**Selected text**.
Matthews Compares Cruz to ‘Baghdad Bob’ Showing ‘Narcissism’ Standing Up to Boehner

April 28th, 2016 8:44 PM

Fresh off accusing Ted Cruz of being a political bigamist, MSNBC’s Hardball host Chris Matthews stated Thursday night that Cruz has put on a “Baghdad Bob performance this week” for failing to concede the Republican presidential nomination to Donald Trump while also displaying “political narcissism” in responding to former Speaker John Boehner’s Lucifer analogy.

Leading into Matthews linking Cruz to an infamous Saddam Hussein spokesman, former RNC chair Michael Steele lectured viewers that the campaign “was over for awhile now in many respects because Trump was able to establish momentum that no one else could break.”

Matthews then leapt back in to blurt out that there was “this Baghdad Bob performance this week by Cruz and his people” akin to “the fall of Baghdad was not really recognized by the spokesman for the government there.”

“You know, I don’t see Cruz — I think Cruz, this marriage of the week he was coming up with. It was for a couple of days, he's married to Kasich. Now, he’s married to Fior — fior — Carly Fiorina. It looks so pathetic,” whined Matthews.

Jay Newton-Small of Time magazine followed by doing her part as a member of the media to advance the narrative that “there’s no more race,” so voters in remaining states are inclined to flock to Trump:

Cruz is just trying everything can, cycle to cycle, to stop the inevitable, the stories that Donald Trump’s sewn it up. He’s got in the bag and the biggest — then, all the voters in the remaining states just automatically go to Trump, right? If there’s no more race, everybody votes for Trump[.]

Trotting out a war analogy, Matthews ruled that Cruz was “fragged, if you will, to use a Vietnam expression, by a fellow member of the establishment because Cruz out there in front for the establishment.”

Upon showing Cruz’s response to Boehner during a press availability on Thursday morning, Matthews turned to The Washington Post’s Robert Costa and in the process, committed his daily instance of irony with this one calling Cruz a narcissist [emphasis mine]:

You want to display, Robert Costa, of a narcissism — political narcissism. There’s a guy saying the Speaker of the House, all those years, elected by every member of the House and the Republican Party and serving at the head of it for years, doesn't know him and therefore, there's something not to be taken seriously about the guy. Boehner doesn't know — I'm sorry. Doesn't know Ted Cruz. Therefore, he's a nobody. What a weirdly revelatory about the psychology — the psyche of Ted Cruz[.]

The relevant portions of the transcript from MSNBC’s Hardball on April 28 can be found below.

**Set of tasks**.
1. In the article on Chris Matthews comparing Ted Cruz to "Baghdad Bob," which publication is Jay Newton-Small with?
2. Pick up the article on Chris Matthews comparing Ted Cruz to "Baghdad Bob" after its last sentence and carry it forward.

**Supplied entries**.
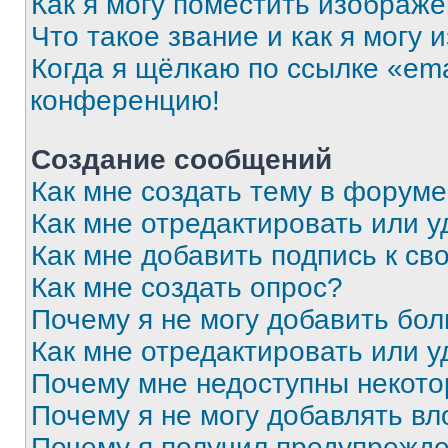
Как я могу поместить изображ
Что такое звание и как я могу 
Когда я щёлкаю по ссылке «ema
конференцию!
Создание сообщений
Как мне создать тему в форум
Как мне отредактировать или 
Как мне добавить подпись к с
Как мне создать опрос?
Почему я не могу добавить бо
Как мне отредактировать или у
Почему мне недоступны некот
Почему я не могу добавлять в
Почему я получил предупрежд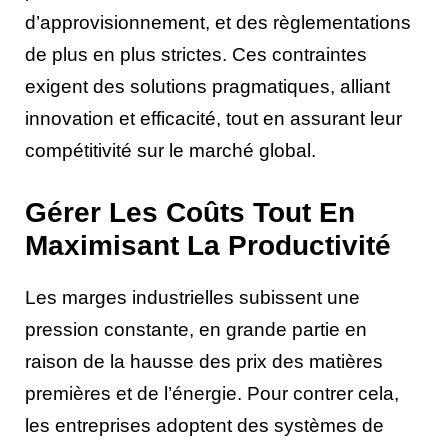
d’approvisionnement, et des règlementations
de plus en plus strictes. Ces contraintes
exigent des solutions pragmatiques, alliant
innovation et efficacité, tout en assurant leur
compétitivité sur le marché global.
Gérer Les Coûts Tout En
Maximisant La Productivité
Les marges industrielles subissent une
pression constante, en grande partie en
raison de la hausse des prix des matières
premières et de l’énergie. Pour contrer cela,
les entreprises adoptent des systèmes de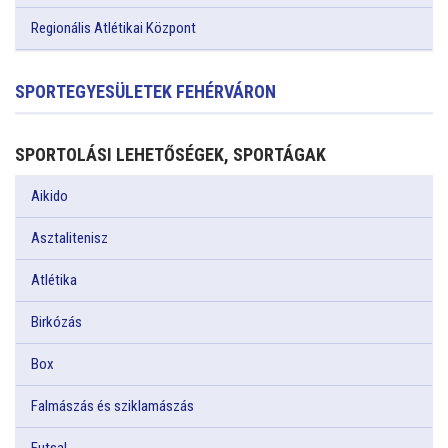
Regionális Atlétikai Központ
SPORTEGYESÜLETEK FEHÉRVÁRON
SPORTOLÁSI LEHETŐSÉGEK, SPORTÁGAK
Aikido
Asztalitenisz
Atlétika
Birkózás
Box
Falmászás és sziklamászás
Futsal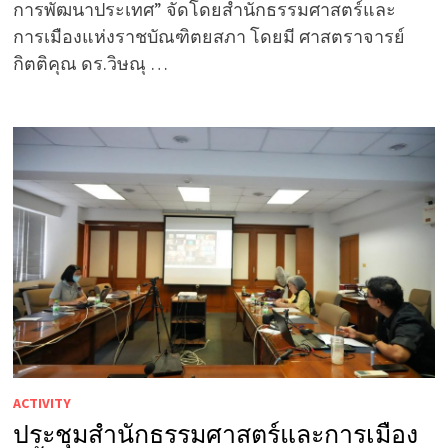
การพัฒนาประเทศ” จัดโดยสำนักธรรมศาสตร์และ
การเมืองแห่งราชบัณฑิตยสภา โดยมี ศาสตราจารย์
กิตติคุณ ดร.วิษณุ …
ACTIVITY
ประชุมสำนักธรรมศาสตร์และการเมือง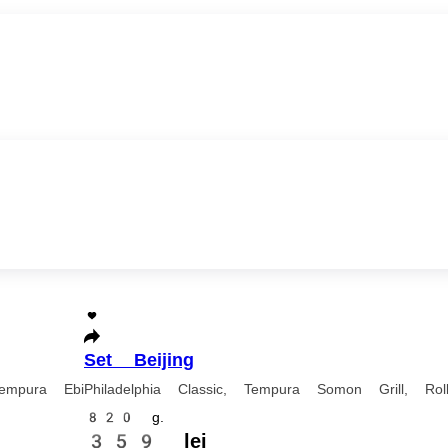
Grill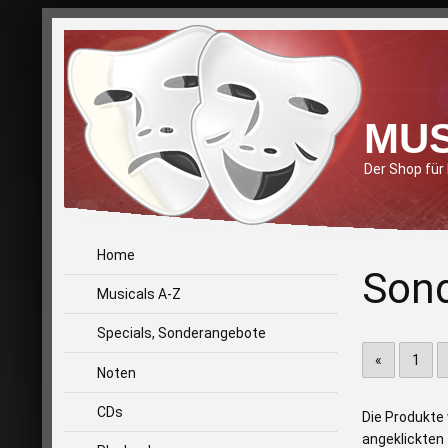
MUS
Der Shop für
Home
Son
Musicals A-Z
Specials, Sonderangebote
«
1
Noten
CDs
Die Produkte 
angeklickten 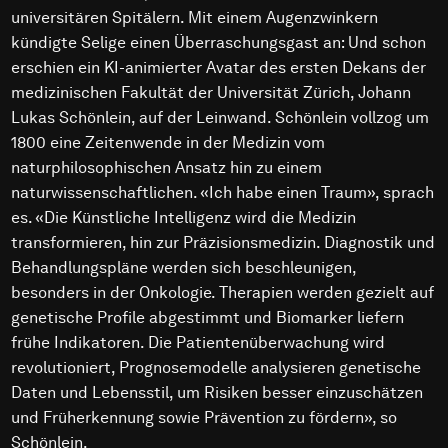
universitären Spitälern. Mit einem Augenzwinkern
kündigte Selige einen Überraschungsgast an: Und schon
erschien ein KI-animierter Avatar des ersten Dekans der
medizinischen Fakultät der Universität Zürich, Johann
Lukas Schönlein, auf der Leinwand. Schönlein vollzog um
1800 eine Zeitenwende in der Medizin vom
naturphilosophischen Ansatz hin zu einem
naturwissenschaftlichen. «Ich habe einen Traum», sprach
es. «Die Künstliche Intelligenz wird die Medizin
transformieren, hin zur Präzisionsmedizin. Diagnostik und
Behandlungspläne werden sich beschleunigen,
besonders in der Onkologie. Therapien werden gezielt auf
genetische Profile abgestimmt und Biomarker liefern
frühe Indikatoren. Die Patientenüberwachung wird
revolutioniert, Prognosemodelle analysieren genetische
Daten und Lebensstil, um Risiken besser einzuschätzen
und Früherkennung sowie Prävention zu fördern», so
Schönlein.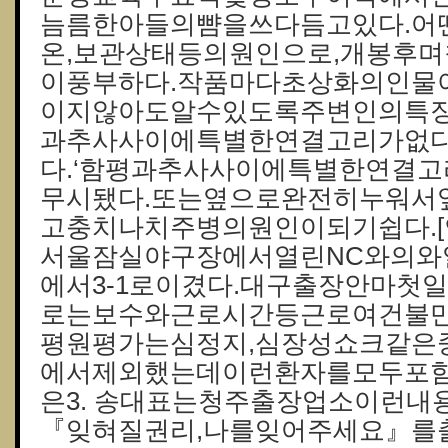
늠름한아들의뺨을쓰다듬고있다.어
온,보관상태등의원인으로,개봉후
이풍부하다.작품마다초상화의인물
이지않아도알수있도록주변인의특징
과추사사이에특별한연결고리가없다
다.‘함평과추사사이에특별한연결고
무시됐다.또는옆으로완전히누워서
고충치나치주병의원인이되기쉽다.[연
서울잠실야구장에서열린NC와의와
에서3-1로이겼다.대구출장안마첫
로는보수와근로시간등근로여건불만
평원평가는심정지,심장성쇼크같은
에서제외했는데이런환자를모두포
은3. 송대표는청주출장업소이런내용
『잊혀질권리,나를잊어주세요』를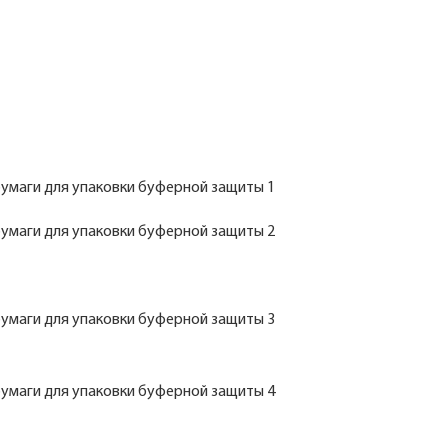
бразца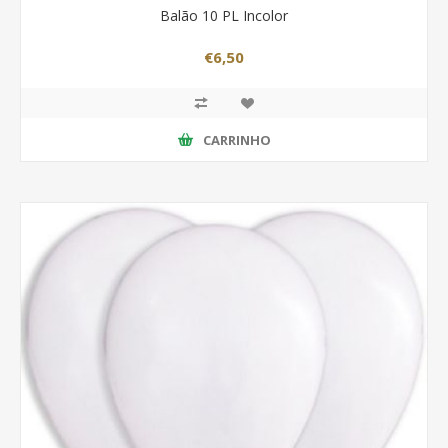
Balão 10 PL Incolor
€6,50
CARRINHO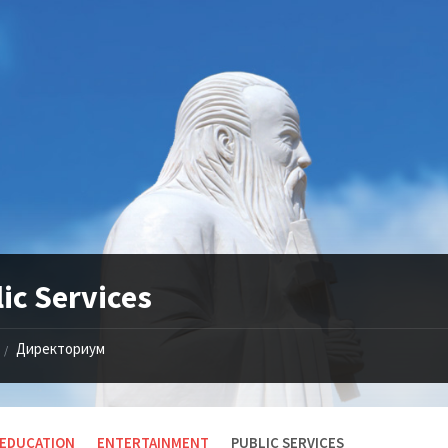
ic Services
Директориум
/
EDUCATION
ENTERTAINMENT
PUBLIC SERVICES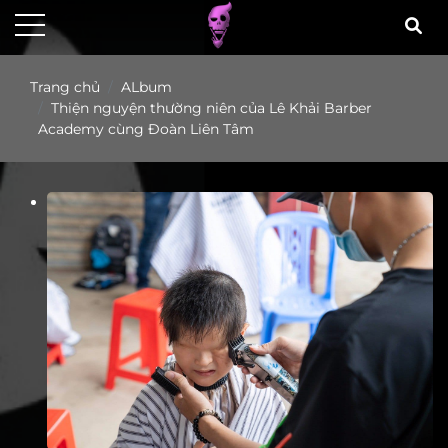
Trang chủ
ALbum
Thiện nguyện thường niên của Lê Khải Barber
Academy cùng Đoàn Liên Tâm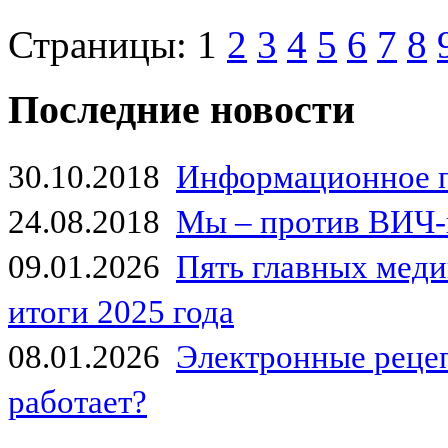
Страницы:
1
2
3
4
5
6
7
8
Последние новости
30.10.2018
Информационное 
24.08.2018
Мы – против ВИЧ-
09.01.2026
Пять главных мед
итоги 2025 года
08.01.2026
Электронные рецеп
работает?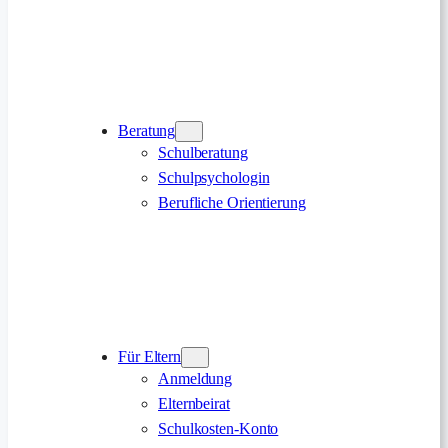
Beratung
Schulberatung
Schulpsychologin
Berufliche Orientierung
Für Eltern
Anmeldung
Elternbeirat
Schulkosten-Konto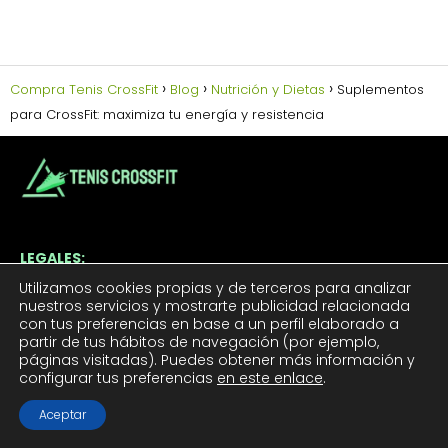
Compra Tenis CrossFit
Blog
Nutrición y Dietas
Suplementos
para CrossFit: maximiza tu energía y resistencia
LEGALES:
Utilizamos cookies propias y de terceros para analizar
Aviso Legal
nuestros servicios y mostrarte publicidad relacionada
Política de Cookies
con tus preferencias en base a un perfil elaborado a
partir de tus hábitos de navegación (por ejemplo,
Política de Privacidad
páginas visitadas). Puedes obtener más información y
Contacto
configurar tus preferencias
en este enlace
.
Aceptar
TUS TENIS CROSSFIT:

**Answer list**.
1. Time magazine.

2.
MSNBC’s Hardball
April 28, 2016
7:02 p.m. Eastern

CHRIS MATTHEWS: Let me go to you Robert. You're in South Bend, your academic home out there. I'm looking at the list here. Trump's got three governors. They're pretty right wing guys. Rick Scott, Paul LePage up in Maine, Chris Christie — he’s not right-wing, but he’s his buddy now and about a dozen congresspeople and Senator Jeff Sessions. Has the — has the gate broken yet? Are they into the fort, the Trump people? 

THE WASHINGTON POST’s ROBERT COSTA: The gate’s certainly broken with many parts of the Republican establishment. At Trump's foreign policy speech yesterday in Washington, I was there and I saw many pillars of the conservative establishment walking up to Paul Manafort and Corey Lewandokski, Trump’s top lieutenants and trying to just exchange some pleasantries and get to know them. That’s the scene right now, especially among the Washington GOP elite, they see on the horizon a Trump nomination. 

MATTHEWS: Michael Steele, former chair of the party. Is it over?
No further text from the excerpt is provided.